Hay historias familiares que trascienden los límites domésticos y se transforman en episodios que condensan una época. El periodista Shlomo Slutzky -ex corresponsal de Clarín en Israel- encontró a través de las redes sociales a un hombre con su mismo apellido que vivía en Holanda y resultó ser un primo segundo cuyo padre había desparecido durante la última dictadura. A partir de este dato, novedoso para él, se vinculó con este pariente y descubrió el ocultamiento que los Slutzky habían hecho de esta tragedia. Al seguir el hilo de este suceso, Disculpas por la demora no sólo ilumina aspectos oscuros de esta familia, sino también de la historia reciente argentina. El protagonista del documental es el carismático Mariano, que en 1977, a los 13 años, fue testigo del secuestro de su padre, Samuel Slutzky.
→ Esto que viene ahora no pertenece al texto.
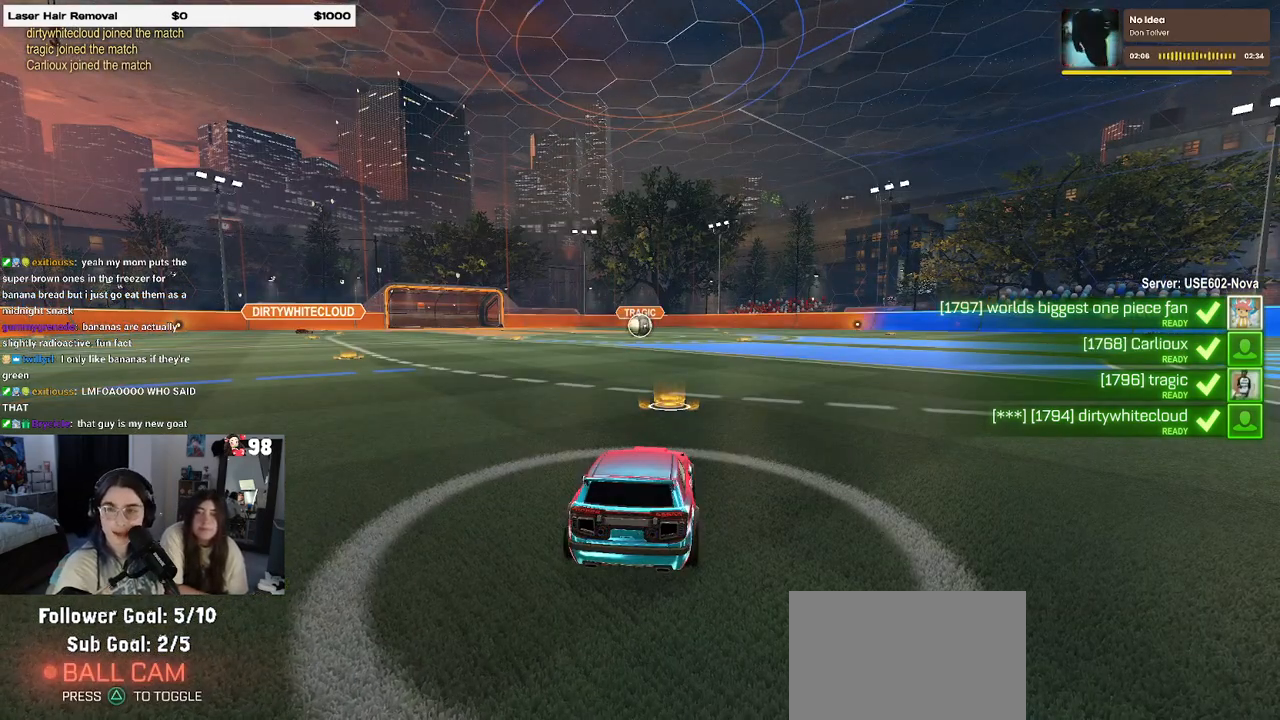
{"buttons": ["R2"], "left_stick": "center", "right_stick": "center", "events": [[250, "R2", "down"]]}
Como su madre había muerto tiempo antes por una enfermedad, la pareja de su padre se los llevó, a él y a su hermana, consigo a su exilio en Holanda. Pero una vez allá, las relaciones entre la mujer y sus hijastros no fueron las mejores, y los adolescentes terminaron viviendo con familias adoptivas. Ningún pariente sanguíneo se hizo cargo de ellos. Con algunas desprolijidades pero mucha emotividad, la cámara sigue el encuentro de Mariano con Shlomo en Amsterdam y, después, viajes de Mariano a la Argentina en busca de reparación legal y moral: declara en el juicio por La Cacha -centro de detención clandestino donde fue visto su padre- y se entrevista con parientes para pedirles explicaciones por su indiferencia en los momentos en los que más los necesitaba. Por distintos motivos, tanto su testimonio como las conversaciones familiares -en especial una con su tío Daniel, hermano de su padre- son estremecedores. A la vez que muestra el justificado enojo de un sobreviviente, su relación de amor-odio con la Argentina y su resentimiento hacia su familia paterna, el documental aborda otros temas hondos, como el vínculo de los militantes de las organizaciones armadas con sus hijos. Y, por los efectos reparadores, deja claro por qué “memoria, verdad y justicia” es mucho más que un lema cuando se hace realidad.